I've Never Met a Nice South African

"I've Never Met a Nice South African" is a satirical song originating in a sketch on the British television series Spitting Image (series 2, episode 5). It was written by John Lloyd and Peter Brewis and was sung by Andy Roberts. In 1986 it was commercially released as the B-side of the chart-topping "The Chicken Song".[1] When the song was recorded, South Africa was under apartheid and widely considered a pariah state.

The song is narrated in the music video by a seasoned expatriate traveller who describes his unlikely experiences to a bored bartender (Lord Lucan). The narrator has met the Loch Ness Monster, had a close encounter ("of the 22nd kind, That's when an alien spaceship, Disappears up your behind!"), seen unicorns in Burma, met a working Yorkshire miner and had sunstroke in the Arctic, but despite all these exotic experiences, he has never met a nice South African. The lyrics bluntly describe South Africans in a variety of insulting ways, such as "arrogant bastards who hate black people", "ignorant loud-mouths with no sense of humour" and "talentless murderers who smell like baboons". The chorus is sung by a number of gun-toting white South Africans, out on safari wearing Springbok jerseys.
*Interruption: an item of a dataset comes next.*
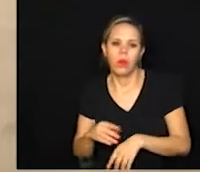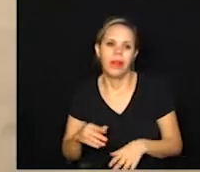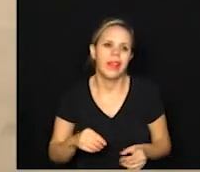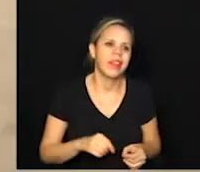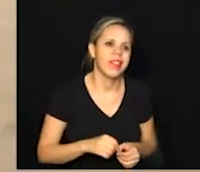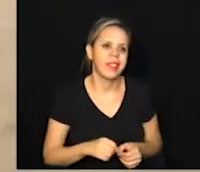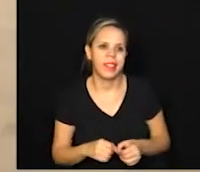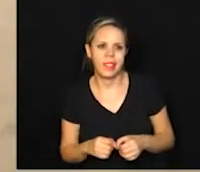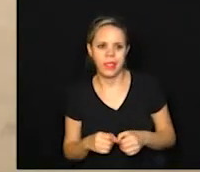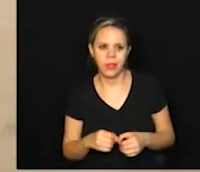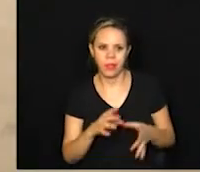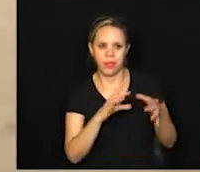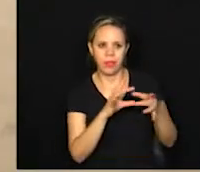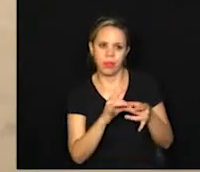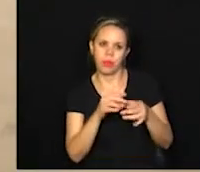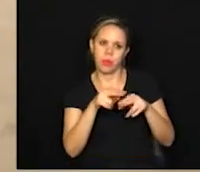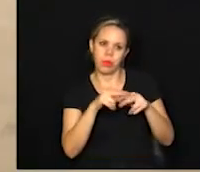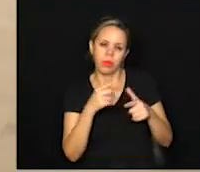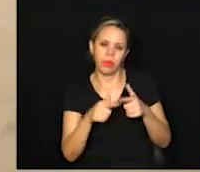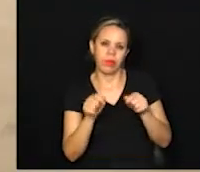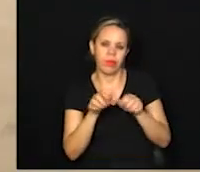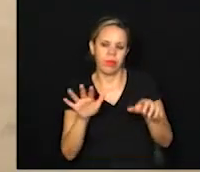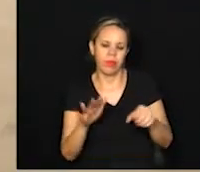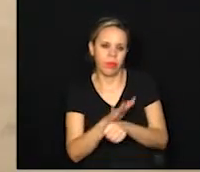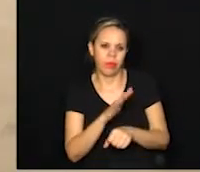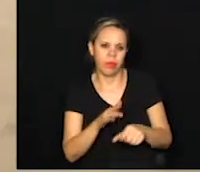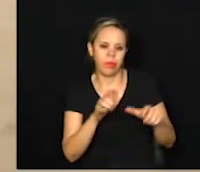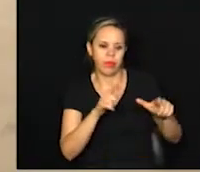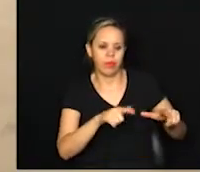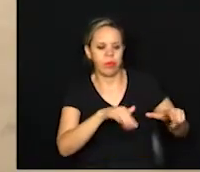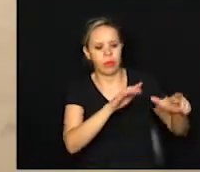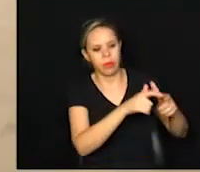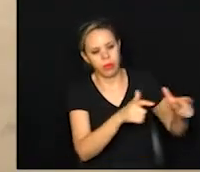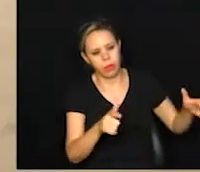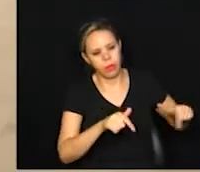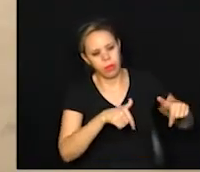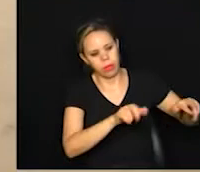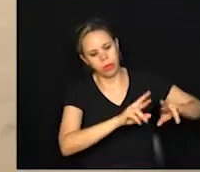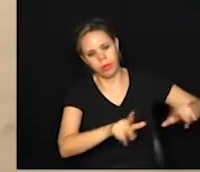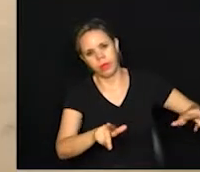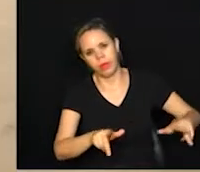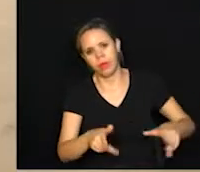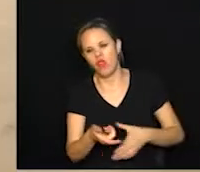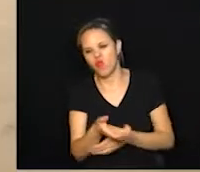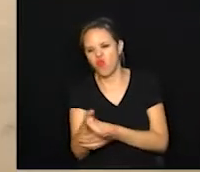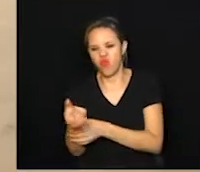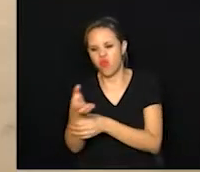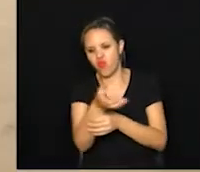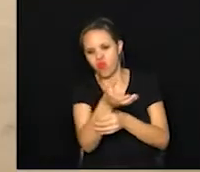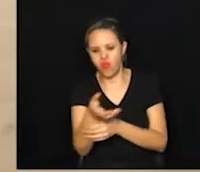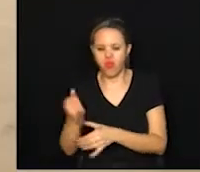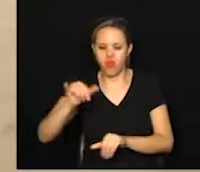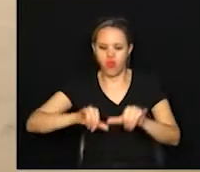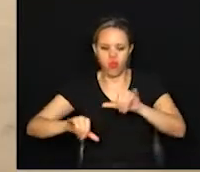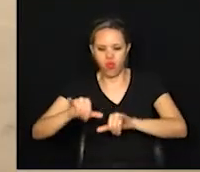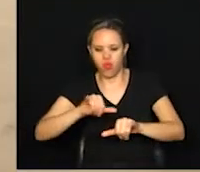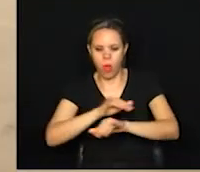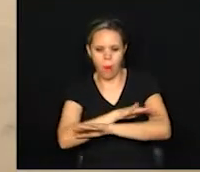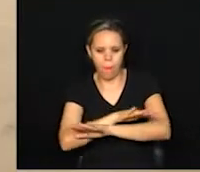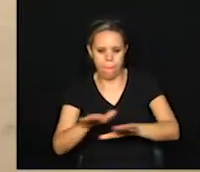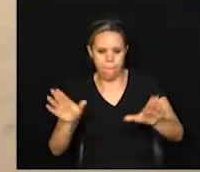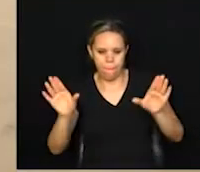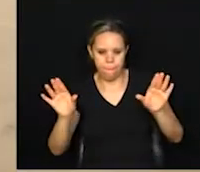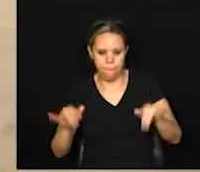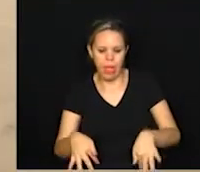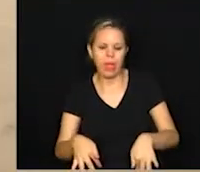pelo contexto epidemiológico. Então, em áreas com transmissão, eu tenho um tipo de ação que é a nebulização para interromper o ciclo,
As the song progresses, dead animals are piled up on their jeep and the barman becomes ever sleepier before collapsing on the floor.
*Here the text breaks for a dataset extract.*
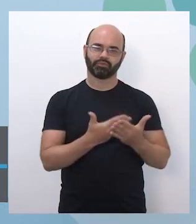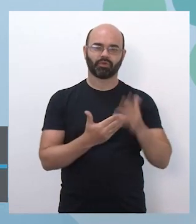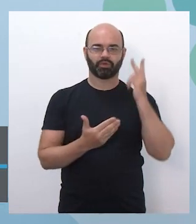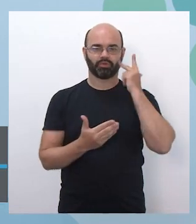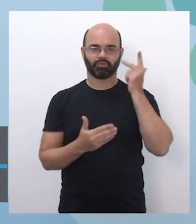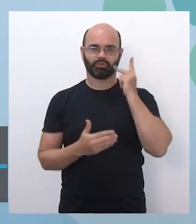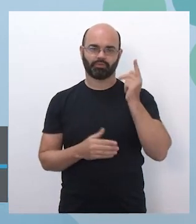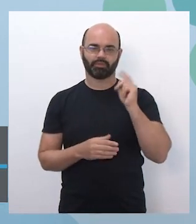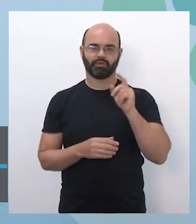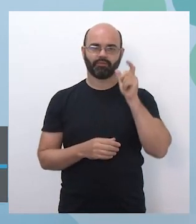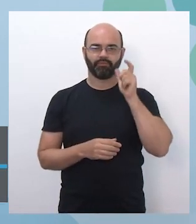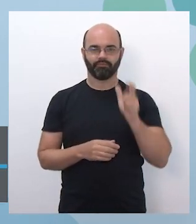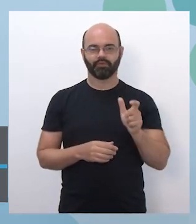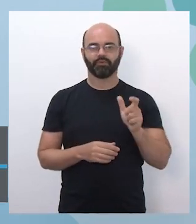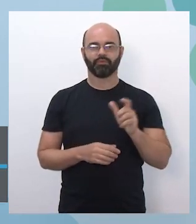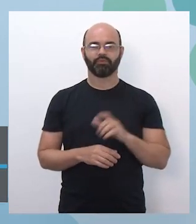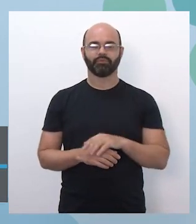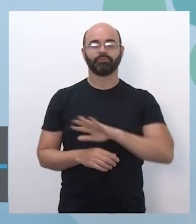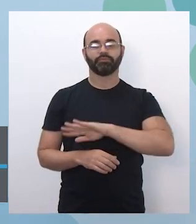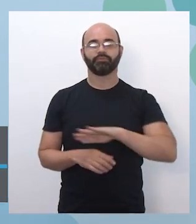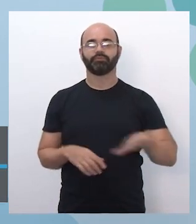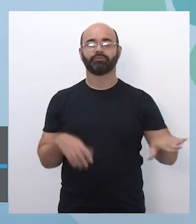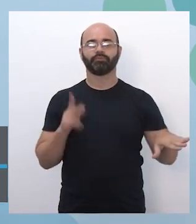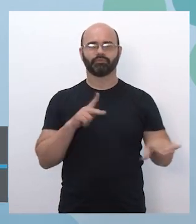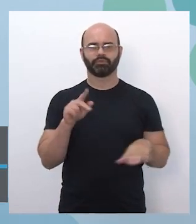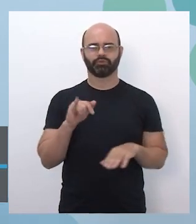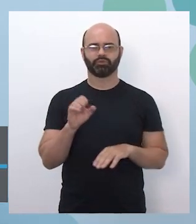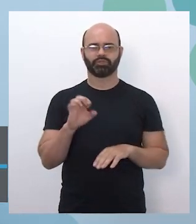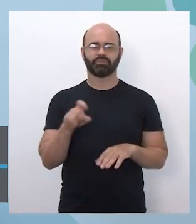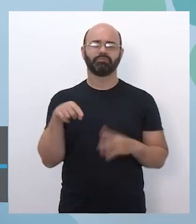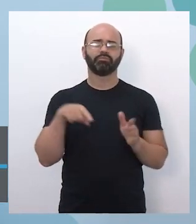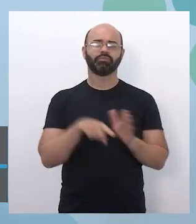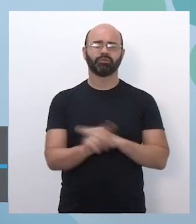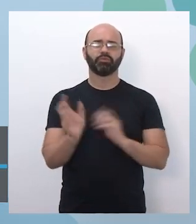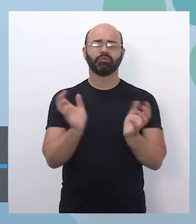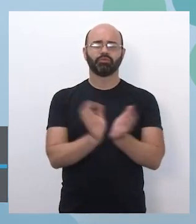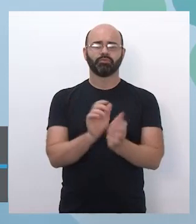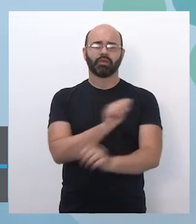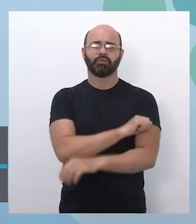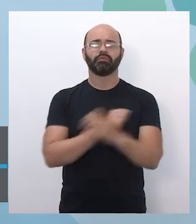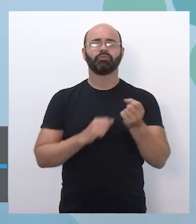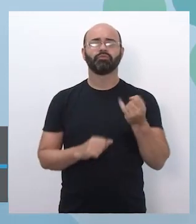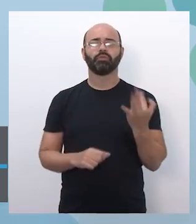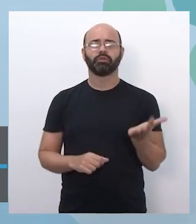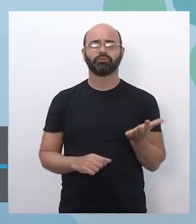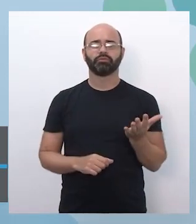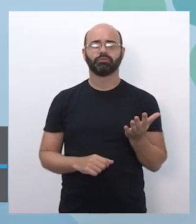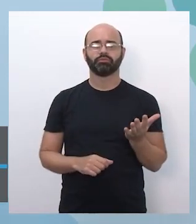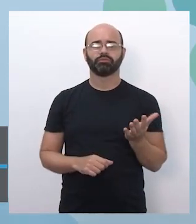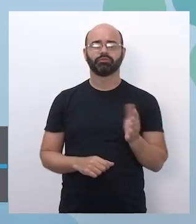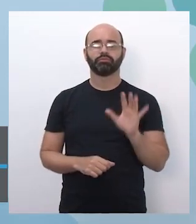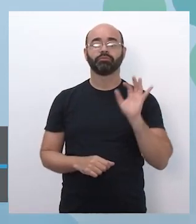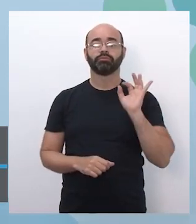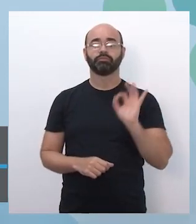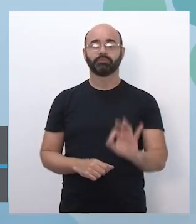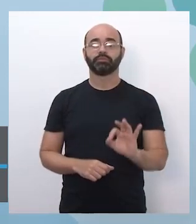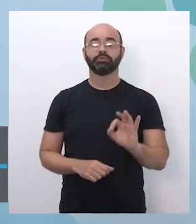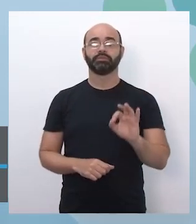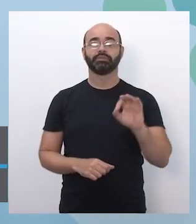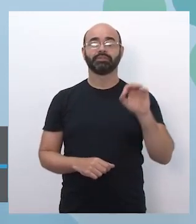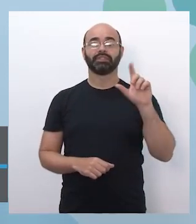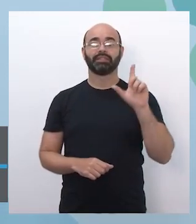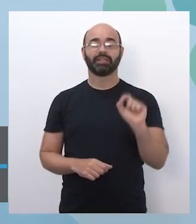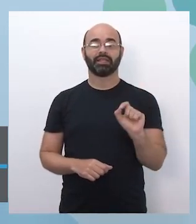Professor José perguntou, cada turma representa quantas aulas? 10 aulas, tá bom? Então, são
In the closing verse, the South African chorus names writer and anti-apartheid activist Breyten Breytenbach, exceptionally, as "quite a nice South African" who has "hardly ever killed anyone," and say "that's why we put him in prison". At the time Breytenbach had, as the song points out, been living in exile in Paris and had been previously imprisoned by the South African regime for his interracial marriage. It has also been speculated that the song was also poking fun at the South African-born series producer, Jon Blair.